Eventually a successful startups company will have to complement their direct marketing initiatives with more scalable branding campaigns.  That’s where Metrics Driven Marketing gets really tough.  Fortunately earlier efforts to refine the value proposition, brand experience and conversion metrics will pay dividends in broader reaching campaigns.  To track the effectiveness of these campaigns most savvy marketers use test markets and trend analysis.  Metrics Driven Marketing is not always about perfect ROI tracking – it’s about continuously pushing the tracking envelope and directing marketing funds to the most effective and accountable initiatives.  Rex Brigg’s book “What Sticks” provides excellent guidance for executing a Metrics Driven Marketing approach at scale. 

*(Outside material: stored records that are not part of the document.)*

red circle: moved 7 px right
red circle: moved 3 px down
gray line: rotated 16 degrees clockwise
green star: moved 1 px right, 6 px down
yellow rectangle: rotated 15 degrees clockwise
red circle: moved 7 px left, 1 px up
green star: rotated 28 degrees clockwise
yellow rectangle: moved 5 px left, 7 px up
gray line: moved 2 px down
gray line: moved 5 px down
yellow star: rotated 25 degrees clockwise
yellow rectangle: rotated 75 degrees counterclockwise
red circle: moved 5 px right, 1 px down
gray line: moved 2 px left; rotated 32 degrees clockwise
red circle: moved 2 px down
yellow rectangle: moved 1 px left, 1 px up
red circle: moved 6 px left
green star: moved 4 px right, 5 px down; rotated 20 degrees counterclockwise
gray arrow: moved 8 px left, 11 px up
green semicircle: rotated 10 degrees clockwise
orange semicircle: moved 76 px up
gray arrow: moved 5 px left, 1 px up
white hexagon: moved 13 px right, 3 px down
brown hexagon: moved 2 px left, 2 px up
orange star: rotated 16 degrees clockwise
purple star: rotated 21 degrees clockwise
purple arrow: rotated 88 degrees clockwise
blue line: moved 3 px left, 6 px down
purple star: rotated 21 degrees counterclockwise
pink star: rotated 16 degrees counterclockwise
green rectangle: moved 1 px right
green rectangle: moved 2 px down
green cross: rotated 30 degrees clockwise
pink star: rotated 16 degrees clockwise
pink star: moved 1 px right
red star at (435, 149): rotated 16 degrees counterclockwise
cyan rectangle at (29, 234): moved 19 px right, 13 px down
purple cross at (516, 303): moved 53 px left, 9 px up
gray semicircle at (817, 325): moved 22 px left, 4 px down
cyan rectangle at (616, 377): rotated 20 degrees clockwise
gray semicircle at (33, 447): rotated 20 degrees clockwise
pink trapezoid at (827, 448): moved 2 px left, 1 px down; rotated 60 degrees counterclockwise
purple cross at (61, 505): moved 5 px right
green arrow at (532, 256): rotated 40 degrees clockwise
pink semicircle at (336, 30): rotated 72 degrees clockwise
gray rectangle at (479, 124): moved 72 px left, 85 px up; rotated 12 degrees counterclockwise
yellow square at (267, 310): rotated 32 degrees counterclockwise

It is also challenging to analyze the marketing effectiveness of Blogs, viral marketing and word-of-mouth initiatives.  Fortunately most of these activities require relatively small finanicial investments, though the time investment can be quite large.  These activities require more creativity to determine appropriate measurable ROI targets than others.  For an example on tracking blogs see my post on measuring the loyalty impact of social media.  

What about marketing activities that provide important benefits that can’t be tracked?  I discuss this in another recent article.

Metrics Driven Marketing is surprisingly underused by many experienced marketers.  The marketing leaders who do use it (and succeed with it) generally have a good balance of analytical skills, discipline and a deep reservoir of creativity.  Not just the kind of creativity needed to come up with clever slogans, but rather business creativity to invent new marketing methods and tweak existing methods for cost-effectively reaching their target customers.  If this creativity runs dry, the testing halts and marketing results stop improving (and often start declining).

Of course, Metrics Driven Marketing is just the foundation of a strong integrated marketing approach.  Market research, particularly in depth customer research, is essential.  As is customer segmentation strategies, enhancing the brand experience, PR, mapping marketing objectives/strategies to overall company objectives/strategies…  But, these can all be strengthened by a foundation in Metrics Driven Marketing.